# Selected text
■ ■ ■ ■ ■ ■ ■
Issue 791: Use task interface for StateRegistry

Title	Use task interface for StateRegistry
Priority	feature	Status	resolved
Superseder		Nosy List	florian, jendrik, malte
Assigned To	florian	Keywords
Optional summary	This is part of issue509

Created on 2018-06-04.14:07:08 by florian, last changed by malte.

Summary
This is part of issue509

Messages
msg7603 (view)	Author: malte	Date: 2018-09-19.19:21:15
Excellent! Kill the beast!
msg7588 (view)	Author: florian	Date: 2018-09-19.16:41:48
I merged revision v2 and ignored the debug branch (it still lives in my bitbucket repository if we need it for something).
■ ■ ■ ■ ■ ■ ■
Page-level text extractions
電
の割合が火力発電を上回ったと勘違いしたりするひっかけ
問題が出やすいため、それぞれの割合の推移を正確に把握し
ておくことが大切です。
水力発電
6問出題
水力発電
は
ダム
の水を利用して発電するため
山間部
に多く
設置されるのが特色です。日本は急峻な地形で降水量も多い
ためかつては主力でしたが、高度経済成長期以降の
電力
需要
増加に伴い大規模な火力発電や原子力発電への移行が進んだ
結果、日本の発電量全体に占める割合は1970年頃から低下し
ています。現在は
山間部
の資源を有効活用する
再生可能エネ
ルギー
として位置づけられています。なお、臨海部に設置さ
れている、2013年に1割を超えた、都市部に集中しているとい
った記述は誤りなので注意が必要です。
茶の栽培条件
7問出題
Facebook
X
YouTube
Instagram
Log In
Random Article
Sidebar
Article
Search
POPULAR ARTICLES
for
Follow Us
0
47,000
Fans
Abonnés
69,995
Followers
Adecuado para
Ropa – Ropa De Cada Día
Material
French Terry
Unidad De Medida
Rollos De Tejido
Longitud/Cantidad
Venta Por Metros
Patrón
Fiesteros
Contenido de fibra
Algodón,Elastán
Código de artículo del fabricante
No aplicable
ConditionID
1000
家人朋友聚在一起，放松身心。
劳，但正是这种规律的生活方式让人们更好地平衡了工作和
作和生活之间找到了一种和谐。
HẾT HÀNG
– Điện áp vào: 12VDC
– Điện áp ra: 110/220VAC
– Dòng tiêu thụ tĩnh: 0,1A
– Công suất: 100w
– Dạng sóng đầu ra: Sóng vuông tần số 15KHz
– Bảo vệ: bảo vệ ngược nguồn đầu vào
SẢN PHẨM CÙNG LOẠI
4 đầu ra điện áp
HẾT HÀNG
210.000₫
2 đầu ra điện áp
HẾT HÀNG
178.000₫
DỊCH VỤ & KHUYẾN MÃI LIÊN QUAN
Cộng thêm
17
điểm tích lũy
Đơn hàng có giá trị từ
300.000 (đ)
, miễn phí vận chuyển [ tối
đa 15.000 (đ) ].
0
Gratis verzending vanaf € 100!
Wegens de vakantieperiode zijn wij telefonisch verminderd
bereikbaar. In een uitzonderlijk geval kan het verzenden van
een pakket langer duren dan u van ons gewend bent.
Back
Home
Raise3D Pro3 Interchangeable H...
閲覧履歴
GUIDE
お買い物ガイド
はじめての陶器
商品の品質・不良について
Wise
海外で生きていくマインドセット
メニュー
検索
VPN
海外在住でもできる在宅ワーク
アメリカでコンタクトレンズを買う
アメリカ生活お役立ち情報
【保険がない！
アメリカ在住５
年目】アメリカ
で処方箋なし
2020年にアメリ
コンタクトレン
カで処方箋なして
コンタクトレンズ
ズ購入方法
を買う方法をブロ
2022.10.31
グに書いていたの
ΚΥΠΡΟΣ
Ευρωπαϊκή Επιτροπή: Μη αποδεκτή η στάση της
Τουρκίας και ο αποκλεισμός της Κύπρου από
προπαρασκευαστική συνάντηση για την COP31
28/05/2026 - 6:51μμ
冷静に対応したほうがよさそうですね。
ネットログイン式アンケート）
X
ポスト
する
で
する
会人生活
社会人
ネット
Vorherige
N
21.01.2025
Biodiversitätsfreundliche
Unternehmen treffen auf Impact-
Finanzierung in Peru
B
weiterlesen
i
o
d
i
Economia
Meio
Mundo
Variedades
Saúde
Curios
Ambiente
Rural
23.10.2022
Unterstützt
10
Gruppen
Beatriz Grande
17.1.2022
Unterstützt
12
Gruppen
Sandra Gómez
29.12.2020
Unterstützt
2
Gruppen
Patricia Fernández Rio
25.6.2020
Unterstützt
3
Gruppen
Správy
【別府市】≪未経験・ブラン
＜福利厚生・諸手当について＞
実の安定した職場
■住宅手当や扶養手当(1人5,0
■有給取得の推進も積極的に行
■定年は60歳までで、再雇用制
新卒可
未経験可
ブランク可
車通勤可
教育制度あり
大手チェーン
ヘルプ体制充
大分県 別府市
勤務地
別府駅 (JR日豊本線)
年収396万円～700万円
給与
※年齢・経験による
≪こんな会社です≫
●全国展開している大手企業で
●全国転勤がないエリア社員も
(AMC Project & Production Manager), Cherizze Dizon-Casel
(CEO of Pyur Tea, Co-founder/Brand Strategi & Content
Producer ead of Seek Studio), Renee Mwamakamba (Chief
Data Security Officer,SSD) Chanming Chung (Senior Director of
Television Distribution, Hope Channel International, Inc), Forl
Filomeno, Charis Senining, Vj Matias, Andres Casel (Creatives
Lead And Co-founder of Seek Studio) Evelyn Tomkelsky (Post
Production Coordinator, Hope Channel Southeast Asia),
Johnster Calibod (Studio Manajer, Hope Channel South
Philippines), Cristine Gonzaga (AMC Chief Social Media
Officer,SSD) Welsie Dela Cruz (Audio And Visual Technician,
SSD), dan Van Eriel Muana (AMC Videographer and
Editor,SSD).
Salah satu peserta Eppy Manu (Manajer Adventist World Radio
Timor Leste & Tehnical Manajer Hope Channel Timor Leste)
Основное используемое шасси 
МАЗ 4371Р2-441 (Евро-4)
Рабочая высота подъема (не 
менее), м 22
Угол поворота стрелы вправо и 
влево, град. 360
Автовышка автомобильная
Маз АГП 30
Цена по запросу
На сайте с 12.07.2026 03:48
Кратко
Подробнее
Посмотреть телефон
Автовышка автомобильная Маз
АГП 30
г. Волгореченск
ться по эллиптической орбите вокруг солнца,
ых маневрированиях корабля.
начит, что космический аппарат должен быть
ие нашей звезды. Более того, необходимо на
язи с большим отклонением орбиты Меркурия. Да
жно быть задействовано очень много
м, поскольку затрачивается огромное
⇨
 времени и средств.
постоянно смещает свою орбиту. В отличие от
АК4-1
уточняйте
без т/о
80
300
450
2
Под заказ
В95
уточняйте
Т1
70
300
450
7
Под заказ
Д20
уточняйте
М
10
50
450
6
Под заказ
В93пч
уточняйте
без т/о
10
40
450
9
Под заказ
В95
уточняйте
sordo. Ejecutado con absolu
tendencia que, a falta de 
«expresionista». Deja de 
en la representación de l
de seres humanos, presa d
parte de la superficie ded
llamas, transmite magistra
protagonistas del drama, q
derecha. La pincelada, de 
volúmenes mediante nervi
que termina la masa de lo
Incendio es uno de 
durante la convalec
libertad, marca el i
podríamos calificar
■ ■ ■ ■ ■ ■ ■
# Assigned task 1
Answer these questions about the StateRegistry issue page:
(a) To whom is the issue assigned?
(b) Which issue is this one part of?
(c) Which revision did florian merge?
# Assigned task 2
Translate this sentence from the StateRegistry issue page into German: "I merged revision v2 and ignored the debug branch (it still lives in my bitbucket repository if we need it for something)."
# Assigned task 3
Carry on the StateRegistry issue page from its last line.
The data play no part in this.

# Result 1
(a) florian
(b) issue509
(c) Revision v2

# Result 2
Ich habe Revision v2 gemergt und den Debug-Branch ignoriert (er existiert noch in meinem Bitbucket-Repository, falls wir ihn für etwas brauchen).

# Result 3
msg7583 (view)	Author: malte	Date: 2018-09-19.16:16:59
> I have no doubt that the decrease in performance is significant. I meant > unlucky with respect to the number of additional timeouts which is much lower > in the latest experiments on the same revision. I am not worried about that number for experiments like these, I'd always look at score_total_time instead for experiments like these, for which timeouts don't matter because the score converges to 0 anyway as the time limit is reached. (Well, at least for 30 minute timeouts.) > Anyway, I agree that this is the compiler's fault. Should I merge revision v2? > It has the same code as debug8 but without the history of debug commits and > experiments. It also still returns "const TaskProxy &" instead of "TaskProxy". Pick what you like best.
msg7581 (view)	Author: florian	Date: 2018-09-19.16:10:20
I have no doubt that the decrease in performance is significant. I meant unlucky with respect to the number of additional timeouts which is much lower in the latest experiments on the same revision. Anyway, I agree that this is the compiler's fault. Should I merge revision v2? It has the same code as debug8 but without the history of debug commits and experiments. It also still returns "const TaskProxy &" instead of "TaskProxy".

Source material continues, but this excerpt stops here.